The story of the Rs 52,000 crore Posco steel plant of Odisha is a glaring example how the government both the centre and the state work in India. It also exemplify how the vested interests are kept above the national one. The MoU for the proposed project was signed way back in June 2005. I really wonder why the South Koreans have not yet quit the project. Perhaps it is because POSCO must have already spent huge amount in a hope to get project going, and in process many unscrupulous Indians would have become millionaires. Who will expose the real story that could very easily become a subject matter of a PhD?
Modi’s one point mission in visiting developed countries is to invite investments, technology to India. He has done that with confidence loudly and effectively. In doing so, the companies, in turn, will get benefited immensely because of the market size of India and the region in South East. It will be win win for all. No other prime minister in India took the Make-in-India mission so forcefully, not even Atal Bihari Bajpai.

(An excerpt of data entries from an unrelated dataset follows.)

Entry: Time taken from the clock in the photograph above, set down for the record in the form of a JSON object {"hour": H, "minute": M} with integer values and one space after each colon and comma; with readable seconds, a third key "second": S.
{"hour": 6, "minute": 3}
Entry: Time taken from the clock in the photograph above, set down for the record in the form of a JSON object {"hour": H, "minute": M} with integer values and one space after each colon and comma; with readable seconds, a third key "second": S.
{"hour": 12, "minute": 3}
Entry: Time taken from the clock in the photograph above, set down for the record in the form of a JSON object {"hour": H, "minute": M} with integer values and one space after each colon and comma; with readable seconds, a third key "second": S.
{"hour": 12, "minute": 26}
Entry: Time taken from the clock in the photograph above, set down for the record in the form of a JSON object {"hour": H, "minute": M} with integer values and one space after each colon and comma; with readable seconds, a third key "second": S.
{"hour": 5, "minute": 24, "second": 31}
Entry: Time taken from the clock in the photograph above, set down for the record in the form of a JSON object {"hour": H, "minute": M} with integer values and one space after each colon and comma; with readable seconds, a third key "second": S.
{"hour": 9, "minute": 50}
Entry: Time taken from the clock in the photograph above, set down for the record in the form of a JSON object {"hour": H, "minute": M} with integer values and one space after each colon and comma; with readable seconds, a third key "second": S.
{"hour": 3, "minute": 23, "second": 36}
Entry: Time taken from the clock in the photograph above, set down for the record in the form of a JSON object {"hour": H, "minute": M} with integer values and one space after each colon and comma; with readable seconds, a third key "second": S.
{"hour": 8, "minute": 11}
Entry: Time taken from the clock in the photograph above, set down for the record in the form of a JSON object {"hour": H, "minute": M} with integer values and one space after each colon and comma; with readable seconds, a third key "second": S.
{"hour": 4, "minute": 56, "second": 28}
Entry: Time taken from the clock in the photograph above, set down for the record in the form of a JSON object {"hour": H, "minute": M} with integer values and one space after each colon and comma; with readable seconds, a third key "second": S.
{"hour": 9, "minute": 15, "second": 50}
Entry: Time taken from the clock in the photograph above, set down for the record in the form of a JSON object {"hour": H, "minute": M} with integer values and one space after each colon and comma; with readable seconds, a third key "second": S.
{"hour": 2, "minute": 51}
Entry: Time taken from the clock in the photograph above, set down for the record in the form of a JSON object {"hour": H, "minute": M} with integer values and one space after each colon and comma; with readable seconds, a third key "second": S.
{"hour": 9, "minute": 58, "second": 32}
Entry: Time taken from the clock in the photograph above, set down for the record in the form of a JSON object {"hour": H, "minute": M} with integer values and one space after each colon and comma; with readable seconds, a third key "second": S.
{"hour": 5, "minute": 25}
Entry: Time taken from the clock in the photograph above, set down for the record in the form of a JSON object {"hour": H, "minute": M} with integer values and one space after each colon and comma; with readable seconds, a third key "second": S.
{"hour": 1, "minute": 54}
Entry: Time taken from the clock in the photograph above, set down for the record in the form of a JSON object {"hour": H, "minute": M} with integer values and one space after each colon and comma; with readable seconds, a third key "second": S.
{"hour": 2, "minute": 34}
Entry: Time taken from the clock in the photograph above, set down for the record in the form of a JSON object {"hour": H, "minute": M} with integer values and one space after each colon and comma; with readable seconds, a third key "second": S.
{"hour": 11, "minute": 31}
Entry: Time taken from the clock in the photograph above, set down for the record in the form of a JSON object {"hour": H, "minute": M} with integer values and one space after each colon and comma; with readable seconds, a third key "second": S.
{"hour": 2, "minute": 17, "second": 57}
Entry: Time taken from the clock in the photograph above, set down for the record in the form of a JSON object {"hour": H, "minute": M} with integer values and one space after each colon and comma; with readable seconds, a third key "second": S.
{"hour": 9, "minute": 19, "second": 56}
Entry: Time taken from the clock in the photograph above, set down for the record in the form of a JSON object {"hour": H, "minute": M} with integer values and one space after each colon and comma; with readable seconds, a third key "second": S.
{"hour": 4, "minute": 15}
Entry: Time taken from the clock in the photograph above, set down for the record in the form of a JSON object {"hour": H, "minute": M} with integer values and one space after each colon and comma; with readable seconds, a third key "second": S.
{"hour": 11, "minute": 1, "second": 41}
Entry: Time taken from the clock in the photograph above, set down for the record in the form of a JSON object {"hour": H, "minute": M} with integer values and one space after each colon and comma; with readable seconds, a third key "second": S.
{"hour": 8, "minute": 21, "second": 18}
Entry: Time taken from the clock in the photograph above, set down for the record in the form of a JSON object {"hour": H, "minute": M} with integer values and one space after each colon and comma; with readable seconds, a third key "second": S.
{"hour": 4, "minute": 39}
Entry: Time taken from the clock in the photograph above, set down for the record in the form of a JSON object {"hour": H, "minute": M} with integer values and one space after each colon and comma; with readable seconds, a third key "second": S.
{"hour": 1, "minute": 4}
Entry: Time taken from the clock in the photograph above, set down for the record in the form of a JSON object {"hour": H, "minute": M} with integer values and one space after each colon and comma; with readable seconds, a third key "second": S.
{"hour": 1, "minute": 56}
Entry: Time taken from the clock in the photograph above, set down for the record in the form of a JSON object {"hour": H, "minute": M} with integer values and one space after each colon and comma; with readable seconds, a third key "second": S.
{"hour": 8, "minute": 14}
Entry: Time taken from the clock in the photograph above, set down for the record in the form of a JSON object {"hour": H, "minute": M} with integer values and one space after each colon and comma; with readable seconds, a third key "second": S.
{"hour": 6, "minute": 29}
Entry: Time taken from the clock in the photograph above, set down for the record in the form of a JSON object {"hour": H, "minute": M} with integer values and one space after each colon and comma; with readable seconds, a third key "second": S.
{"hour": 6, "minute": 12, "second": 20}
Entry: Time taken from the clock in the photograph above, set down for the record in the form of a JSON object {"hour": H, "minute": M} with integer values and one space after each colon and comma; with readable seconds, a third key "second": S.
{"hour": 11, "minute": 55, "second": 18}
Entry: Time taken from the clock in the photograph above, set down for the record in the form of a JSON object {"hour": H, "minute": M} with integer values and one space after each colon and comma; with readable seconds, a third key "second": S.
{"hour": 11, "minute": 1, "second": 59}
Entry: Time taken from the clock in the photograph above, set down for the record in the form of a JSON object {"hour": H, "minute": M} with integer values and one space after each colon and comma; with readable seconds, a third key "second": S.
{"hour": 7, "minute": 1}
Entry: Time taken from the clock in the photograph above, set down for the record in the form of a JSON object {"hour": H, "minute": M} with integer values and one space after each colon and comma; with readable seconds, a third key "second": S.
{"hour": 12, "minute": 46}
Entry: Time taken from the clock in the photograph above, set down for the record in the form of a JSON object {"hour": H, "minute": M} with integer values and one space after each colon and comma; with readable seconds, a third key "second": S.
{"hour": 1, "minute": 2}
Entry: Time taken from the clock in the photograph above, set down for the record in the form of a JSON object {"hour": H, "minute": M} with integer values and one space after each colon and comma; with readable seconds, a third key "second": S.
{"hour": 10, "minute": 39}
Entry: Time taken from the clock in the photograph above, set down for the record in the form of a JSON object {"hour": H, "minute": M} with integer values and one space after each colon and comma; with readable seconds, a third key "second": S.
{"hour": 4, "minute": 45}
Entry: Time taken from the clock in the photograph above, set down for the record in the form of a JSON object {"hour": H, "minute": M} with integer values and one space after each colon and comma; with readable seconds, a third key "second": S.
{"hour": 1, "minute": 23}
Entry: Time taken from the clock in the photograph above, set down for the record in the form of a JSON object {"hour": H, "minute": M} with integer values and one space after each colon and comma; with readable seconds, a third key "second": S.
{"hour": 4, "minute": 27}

I have been knowing about the manufacturing facilities that was available with Hindustan Motors and Daewoo Motors India. I knew about Nokia manufacturing facility as it grew as Nokia India. Nokia sold its entire device and services business to Microsoft for $7.5 billion last year, but could not include the Chennai plant, one of its largest handset making facilities, in the deal because the asset was frozen by the central government following a tax litigation. While Birla has managed to sell Hindustan Motors’ huge land unscrupulously that it got almost free from Dr. BCRoy to a private company, and also a lot of capital equipment, it still has huge manufacturing facilities in stamping press shop, Forge and Foundry as well as machining division and tool manufacturing. Daewoo Motors in Surajpur also had a huge land bank, a modern press shop, transmission gear, and engine manufacturing as well as Injection moulding. It happened the Nokia way when GM bought Daewoo Motors of South Korea. I am sure Indian banks would have lost a lot of money in these cases. Why could not the take overs happened the way Mahindra Tech took over Satyam, one of the top tech companies when Raju revealed his unscrupulous financial management. Mr. Modi and Jaitley must see that such closures are proactively stopped and the capital assets not get rusted and junked because of legal holds up. All the three cases are poor planning and strategy and that too of capital intensive manufacturing sector. India can’t afford it any more.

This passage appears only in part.